Vehicle chargers will be installed in the municipal parking lot on 2nd Street by the Great Falls Discovery Center, in the 6th Street parking area by Peskeomskut Park, in the gravel parking lot behind Town Hall and at the Turners Falls Airport.
In addition to the $11,500 to make the chargers operational, there is also a fee of about $2,000 for maintenance of the machines and for the computer service used for charging customers. Costs for the electrical infrastructure, the machines themselves and construction and installation, though, are covered by Eversource, which has a goal of installing 3,500 electric car chargers in Massachusetts by 2020.
There is a possibility of the town earning some money from the machines, depending on how much it charges to use them. But the Selectboard, in deciding in October to go ahead with installing the machines, characterized it as a public service, and noted that having electric car charging stations will likely draw people into Turners Falls from nearby towns and off of Route 2.
The chargers on 2nd and 6th streets, which will be installed on property owned by the town, will likely be installed in March, said Town Planner Walter Ramsey. Each charging kiosk will be able to charge two vehicles at a time.
The gravel parking lot behind Town Hall is owned by the FirstLight Hydro Generating Co., not the town. FirstLight is also using the same Eversource program as the town. FirstLight does not have a clear expectation of when the machine in the gravel lot will be installed, said the company’s Community Relations Manager Carter Wall.
Meanwhile, the airport is installing two charging kiosks, which are being funded by a state grant as part of a larger overhaul of the airport’s electrical infrastructure that will include a solar panel installation, said Airport Manager Bryan Camden. The car chargers are expected to be installed in March.

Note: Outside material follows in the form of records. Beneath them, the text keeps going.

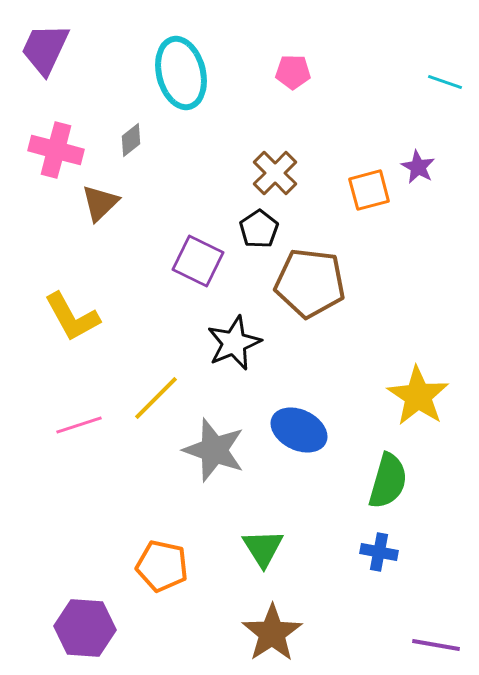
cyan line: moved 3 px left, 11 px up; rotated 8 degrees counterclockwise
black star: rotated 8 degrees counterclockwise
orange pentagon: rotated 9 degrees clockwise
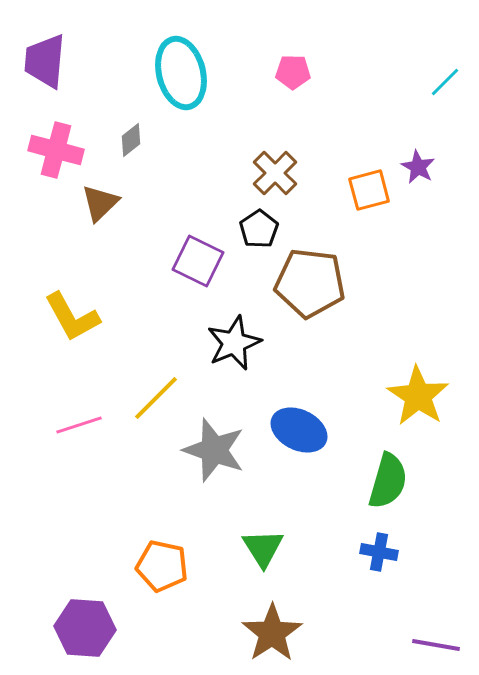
purple trapezoid: moved 12 px down; rotated 20 degrees counterclockwise
cyan line: rotated 64 degrees counterclockwise
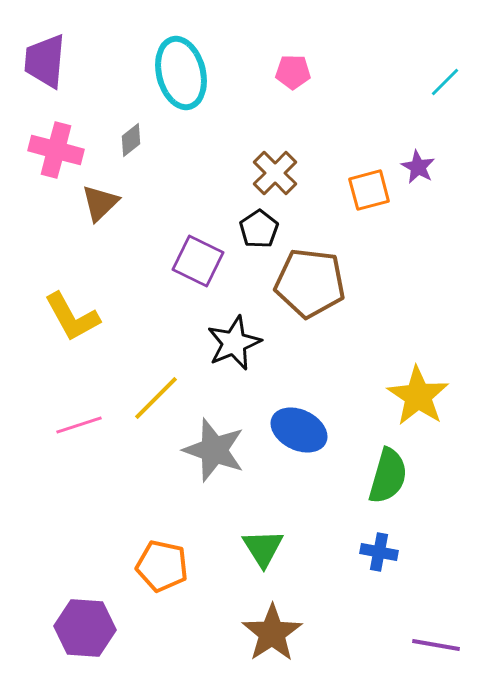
green semicircle: moved 5 px up
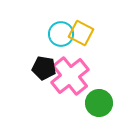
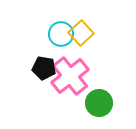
yellow square: rotated 20 degrees clockwise
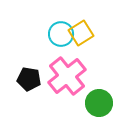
yellow square: rotated 10 degrees clockwise
black pentagon: moved 15 px left, 11 px down
pink cross: moved 3 px left
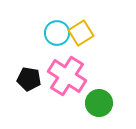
cyan circle: moved 4 px left, 1 px up
pink cross: rotated 18 degrees counterclockwise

Presently, the closest electric vehicle chargers are seven in Greenfield. Farther away, there are four in Shelburne Falls, one at Berkshire East in Charlemont, one at Deerfield Academy and one at Northfield Mount Hermon School in Gill, according to a website called plugshare.com, which maps locations of publicly accessible car chargers. The map shows larger clusters of chargers in and around Amherst and Northampton.